• Work order:
How many lines in the data below have the string "background"? Reply with the number alone.

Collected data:
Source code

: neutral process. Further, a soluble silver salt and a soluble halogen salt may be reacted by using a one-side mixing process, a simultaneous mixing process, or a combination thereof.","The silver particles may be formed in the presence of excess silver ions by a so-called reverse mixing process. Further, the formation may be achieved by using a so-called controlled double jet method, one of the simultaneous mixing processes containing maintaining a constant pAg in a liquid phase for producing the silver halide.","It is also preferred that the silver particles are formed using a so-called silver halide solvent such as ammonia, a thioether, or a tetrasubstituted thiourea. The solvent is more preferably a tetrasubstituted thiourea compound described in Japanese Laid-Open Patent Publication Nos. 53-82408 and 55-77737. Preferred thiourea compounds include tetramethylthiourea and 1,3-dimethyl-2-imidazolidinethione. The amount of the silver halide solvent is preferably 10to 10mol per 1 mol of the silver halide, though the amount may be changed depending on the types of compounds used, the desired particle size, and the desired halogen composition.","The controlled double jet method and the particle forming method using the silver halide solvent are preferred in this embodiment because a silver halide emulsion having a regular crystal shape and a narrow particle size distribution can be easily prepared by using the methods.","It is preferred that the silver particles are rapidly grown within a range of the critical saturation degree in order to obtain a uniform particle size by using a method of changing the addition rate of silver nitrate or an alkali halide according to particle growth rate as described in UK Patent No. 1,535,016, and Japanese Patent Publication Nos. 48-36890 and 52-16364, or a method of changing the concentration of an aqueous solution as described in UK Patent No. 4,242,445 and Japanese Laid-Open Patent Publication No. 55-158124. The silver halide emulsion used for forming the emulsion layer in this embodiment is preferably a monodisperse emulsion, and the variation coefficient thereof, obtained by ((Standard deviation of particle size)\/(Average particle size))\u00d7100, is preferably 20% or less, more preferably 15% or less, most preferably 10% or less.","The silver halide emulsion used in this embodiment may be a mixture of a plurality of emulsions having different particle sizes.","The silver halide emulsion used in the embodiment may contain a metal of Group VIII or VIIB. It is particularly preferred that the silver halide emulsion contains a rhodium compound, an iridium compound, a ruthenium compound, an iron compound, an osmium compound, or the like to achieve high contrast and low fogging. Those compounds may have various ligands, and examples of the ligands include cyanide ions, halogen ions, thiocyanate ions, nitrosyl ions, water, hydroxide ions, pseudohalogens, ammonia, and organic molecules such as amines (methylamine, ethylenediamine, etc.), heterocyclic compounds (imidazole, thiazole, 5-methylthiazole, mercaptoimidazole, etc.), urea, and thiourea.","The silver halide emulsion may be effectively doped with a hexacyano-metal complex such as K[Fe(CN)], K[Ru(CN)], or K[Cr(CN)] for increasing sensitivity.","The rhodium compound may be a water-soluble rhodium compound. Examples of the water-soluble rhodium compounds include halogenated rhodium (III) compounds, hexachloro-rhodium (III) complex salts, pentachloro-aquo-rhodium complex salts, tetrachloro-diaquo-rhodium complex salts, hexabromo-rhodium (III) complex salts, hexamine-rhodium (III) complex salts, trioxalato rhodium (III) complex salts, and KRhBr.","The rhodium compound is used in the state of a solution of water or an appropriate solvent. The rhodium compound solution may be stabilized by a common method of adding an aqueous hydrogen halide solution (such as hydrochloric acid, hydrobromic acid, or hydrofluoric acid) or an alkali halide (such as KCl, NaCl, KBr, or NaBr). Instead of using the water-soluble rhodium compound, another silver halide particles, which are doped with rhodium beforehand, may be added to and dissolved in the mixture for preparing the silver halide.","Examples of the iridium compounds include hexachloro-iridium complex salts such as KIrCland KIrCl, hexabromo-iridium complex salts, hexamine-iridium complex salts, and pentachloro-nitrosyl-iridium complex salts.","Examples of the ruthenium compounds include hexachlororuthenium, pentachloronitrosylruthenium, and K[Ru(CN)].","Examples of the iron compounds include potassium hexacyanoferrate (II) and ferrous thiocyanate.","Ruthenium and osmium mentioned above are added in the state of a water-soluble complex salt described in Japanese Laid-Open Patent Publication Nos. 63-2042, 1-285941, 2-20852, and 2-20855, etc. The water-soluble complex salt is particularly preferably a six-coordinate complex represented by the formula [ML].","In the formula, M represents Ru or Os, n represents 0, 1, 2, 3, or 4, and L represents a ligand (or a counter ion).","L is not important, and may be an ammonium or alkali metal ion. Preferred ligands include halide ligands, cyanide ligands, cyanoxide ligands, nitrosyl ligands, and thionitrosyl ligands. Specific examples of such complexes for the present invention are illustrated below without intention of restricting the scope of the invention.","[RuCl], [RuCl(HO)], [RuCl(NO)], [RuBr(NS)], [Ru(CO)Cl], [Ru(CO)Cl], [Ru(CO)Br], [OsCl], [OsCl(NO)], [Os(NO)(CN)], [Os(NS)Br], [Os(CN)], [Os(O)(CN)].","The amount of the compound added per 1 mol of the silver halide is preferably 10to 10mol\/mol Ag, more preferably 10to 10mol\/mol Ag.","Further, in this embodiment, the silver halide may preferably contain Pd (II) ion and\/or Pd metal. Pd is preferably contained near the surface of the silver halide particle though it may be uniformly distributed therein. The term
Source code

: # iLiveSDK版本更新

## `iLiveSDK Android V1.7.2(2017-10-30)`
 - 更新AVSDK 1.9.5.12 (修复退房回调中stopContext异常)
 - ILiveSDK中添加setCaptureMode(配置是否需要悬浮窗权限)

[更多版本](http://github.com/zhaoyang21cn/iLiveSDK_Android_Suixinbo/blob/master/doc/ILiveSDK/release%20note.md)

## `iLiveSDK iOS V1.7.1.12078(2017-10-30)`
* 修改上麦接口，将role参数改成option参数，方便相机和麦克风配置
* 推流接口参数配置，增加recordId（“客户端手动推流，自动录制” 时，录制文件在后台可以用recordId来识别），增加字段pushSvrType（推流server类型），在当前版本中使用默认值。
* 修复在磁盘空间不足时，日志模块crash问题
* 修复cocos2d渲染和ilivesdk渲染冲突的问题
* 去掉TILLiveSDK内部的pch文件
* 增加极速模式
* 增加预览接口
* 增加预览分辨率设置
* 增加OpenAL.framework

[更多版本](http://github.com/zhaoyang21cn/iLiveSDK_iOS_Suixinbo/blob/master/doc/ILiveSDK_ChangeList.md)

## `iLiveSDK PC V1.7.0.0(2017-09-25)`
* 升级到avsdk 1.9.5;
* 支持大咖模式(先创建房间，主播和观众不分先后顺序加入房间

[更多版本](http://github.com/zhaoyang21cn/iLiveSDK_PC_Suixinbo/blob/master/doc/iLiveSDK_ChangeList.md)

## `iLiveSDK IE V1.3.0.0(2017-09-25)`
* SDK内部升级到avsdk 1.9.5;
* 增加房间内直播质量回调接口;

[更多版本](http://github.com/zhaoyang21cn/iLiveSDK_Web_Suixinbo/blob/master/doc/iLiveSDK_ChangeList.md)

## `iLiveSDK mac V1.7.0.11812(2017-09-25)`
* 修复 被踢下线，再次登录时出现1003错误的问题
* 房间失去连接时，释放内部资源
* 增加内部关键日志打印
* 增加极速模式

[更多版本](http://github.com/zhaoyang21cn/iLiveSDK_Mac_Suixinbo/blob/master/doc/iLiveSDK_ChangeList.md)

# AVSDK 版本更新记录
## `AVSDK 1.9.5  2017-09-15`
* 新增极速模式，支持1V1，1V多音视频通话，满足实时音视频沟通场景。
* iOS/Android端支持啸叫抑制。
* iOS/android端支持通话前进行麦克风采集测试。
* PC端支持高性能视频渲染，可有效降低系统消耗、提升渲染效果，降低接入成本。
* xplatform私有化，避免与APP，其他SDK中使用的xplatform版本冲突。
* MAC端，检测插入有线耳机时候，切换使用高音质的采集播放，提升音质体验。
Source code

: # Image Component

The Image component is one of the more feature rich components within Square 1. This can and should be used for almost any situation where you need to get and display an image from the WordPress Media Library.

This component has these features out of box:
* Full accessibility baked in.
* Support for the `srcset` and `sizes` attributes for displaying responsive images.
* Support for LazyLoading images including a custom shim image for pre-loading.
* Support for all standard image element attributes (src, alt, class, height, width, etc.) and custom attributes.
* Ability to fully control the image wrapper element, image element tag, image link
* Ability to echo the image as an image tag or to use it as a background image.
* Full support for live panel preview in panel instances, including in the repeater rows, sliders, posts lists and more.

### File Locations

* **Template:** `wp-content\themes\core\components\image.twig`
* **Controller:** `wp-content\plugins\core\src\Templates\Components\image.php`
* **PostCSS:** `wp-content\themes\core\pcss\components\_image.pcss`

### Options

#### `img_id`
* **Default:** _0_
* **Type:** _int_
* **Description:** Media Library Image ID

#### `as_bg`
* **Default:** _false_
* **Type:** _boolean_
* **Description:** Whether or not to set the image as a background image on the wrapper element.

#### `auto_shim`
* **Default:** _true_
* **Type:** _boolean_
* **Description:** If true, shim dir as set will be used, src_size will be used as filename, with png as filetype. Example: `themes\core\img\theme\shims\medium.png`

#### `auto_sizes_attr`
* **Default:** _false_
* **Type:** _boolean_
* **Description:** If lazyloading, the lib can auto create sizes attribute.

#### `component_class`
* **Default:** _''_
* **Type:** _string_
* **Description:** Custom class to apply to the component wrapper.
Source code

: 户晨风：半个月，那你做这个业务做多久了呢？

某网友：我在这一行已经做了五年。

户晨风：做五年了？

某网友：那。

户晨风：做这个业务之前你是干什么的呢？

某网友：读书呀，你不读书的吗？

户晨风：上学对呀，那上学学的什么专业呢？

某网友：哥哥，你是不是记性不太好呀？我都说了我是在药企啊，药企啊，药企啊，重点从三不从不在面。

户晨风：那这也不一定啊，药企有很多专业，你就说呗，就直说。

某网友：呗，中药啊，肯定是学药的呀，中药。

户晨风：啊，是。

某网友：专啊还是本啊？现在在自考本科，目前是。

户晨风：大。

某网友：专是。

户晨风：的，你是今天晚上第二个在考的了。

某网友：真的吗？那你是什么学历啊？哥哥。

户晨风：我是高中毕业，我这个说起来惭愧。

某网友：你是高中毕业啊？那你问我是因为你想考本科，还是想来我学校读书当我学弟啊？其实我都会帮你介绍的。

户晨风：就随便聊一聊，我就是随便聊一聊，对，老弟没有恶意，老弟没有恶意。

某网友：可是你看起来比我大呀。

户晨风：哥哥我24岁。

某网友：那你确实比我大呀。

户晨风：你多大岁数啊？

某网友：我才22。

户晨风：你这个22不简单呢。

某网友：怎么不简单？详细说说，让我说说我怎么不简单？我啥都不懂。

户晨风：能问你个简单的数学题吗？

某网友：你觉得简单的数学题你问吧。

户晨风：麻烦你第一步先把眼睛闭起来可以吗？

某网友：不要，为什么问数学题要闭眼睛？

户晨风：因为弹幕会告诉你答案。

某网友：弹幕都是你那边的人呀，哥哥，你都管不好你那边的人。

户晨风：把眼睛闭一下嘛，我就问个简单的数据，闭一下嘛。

• Response to the exercise:
2